What you will do:
With nothing left out, repeat every entry exactly.

________________________________________

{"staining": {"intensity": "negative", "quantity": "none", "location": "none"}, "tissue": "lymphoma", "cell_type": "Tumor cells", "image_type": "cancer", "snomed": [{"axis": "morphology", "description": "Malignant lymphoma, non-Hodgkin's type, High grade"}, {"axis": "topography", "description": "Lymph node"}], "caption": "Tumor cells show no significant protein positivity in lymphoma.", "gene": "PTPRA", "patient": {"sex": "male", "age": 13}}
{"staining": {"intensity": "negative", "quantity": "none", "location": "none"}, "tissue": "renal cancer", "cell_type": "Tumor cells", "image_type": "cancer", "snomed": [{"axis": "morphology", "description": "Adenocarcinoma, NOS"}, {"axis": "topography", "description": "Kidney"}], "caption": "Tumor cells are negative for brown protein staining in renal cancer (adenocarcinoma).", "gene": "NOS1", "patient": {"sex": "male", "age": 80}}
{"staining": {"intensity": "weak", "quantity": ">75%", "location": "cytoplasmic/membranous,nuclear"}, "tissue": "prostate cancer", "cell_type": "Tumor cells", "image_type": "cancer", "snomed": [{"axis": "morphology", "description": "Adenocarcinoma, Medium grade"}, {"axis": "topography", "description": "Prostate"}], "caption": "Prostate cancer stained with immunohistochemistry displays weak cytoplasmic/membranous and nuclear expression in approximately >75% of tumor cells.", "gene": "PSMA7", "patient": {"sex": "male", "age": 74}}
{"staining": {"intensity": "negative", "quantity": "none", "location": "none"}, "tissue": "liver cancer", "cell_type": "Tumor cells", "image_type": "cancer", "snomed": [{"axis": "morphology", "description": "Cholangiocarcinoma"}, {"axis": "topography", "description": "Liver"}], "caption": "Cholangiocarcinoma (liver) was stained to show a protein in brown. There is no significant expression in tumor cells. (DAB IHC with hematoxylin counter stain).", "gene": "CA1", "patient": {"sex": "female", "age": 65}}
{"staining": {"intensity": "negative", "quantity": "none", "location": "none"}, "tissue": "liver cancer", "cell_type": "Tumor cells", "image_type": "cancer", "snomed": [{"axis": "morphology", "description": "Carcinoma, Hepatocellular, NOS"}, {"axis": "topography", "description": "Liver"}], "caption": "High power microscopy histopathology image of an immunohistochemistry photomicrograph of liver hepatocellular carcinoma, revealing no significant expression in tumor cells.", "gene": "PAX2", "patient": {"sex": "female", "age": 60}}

________________________________________

Written solution:
{"staining": {"intensity": "negative", "quantity": "none", "location": "none"}, "tissue": "lymphoma", "cell_type": "Tumor cells", "image_type": "cancer", "snomed": [{"axis": "morphology", "description": "Malignant lymphoma, non-Hodgkin's type, High grade"}, {"axis": "topography", "description": "Lymph node"}], "caption": "Tumor cells show no significant protein positivity in lymphoma.", "gene": "PTPRA", "patient": {"sex": "male", "age": 13}}
{"staining": {"intensity": "negative", "quantity": "none", "location": "none"}, "tissue": "renal cancer", "cell_type": "Tumor cells", "image_type": "cancer", "snomed": [{"axis": "morphology", "description": "Adenocarcinoma, NOS"}, {"axis": "topography", "description": "Kidney"}], "caption": "Tumor cells are negative for brown protein staining in renal cancer (adenocarcinoma).", "gene": "NOS1", "patient": {"sex": "male", "age": 80}}
{"staining": {"intensity": "weak", "quantity": ">75%", "location": "cytoplasmic/membranous,nuclear"}, "tissue": "prostate cancer", "cell_type": "Tumor cells", "image_type": "cancer", "snomed": [{"axis": "morphology", "description": "Adenocarcinoma, Medium grade"}, {"axis": "topography", "description": "Prostate"}], "caption": "Prostate cancer stained with immunohistochemistry displays weak cytoplasmic/membranous and nuclear expression in approximately >75% of tumor cells.", "gene": "PSMA7", "patient": {"sex": "male", "age": 74}}
{"staining": {"intensity": "negative", "quantity": "none", "location": "none"}, "tissue": "liver cancer", "cell_type": "Tumor cells", "image_type": "cancer", "snomed": [{"axis": "morphology", "description": "Cholangiocarcinoma"}, {"axis": "topography", "description": "Liver"}], "caption": "Cholangiocarcinoma (liver) was stained to show a protein in brown. There is no significant expression in tumor cells. (DAB IHC with hematoxylin counter stain).", "gene": "CA1", "patient": {"sex": "female", "age": 65}}
{"staining": {"intensity": "negative", "quantity": "none", "location": "none"}, "tissue": "liver cancer", "cell_type": "Tumor cells", "image_type": "cancer", "snomed": [{"axis": "morphology", "description": "Carcinoma, Hepatocellular, NOS"}, {"axis": "topography", "description": "Liver"}], "caption": "High power microscopy histopathology image of an immunohistochemistry photomicrograph of liver hepatocellular carcinoma, revealing no significant expression in tumor cells.", "gene": "PAX2", "patient": {"sex": "female", "age": 60}}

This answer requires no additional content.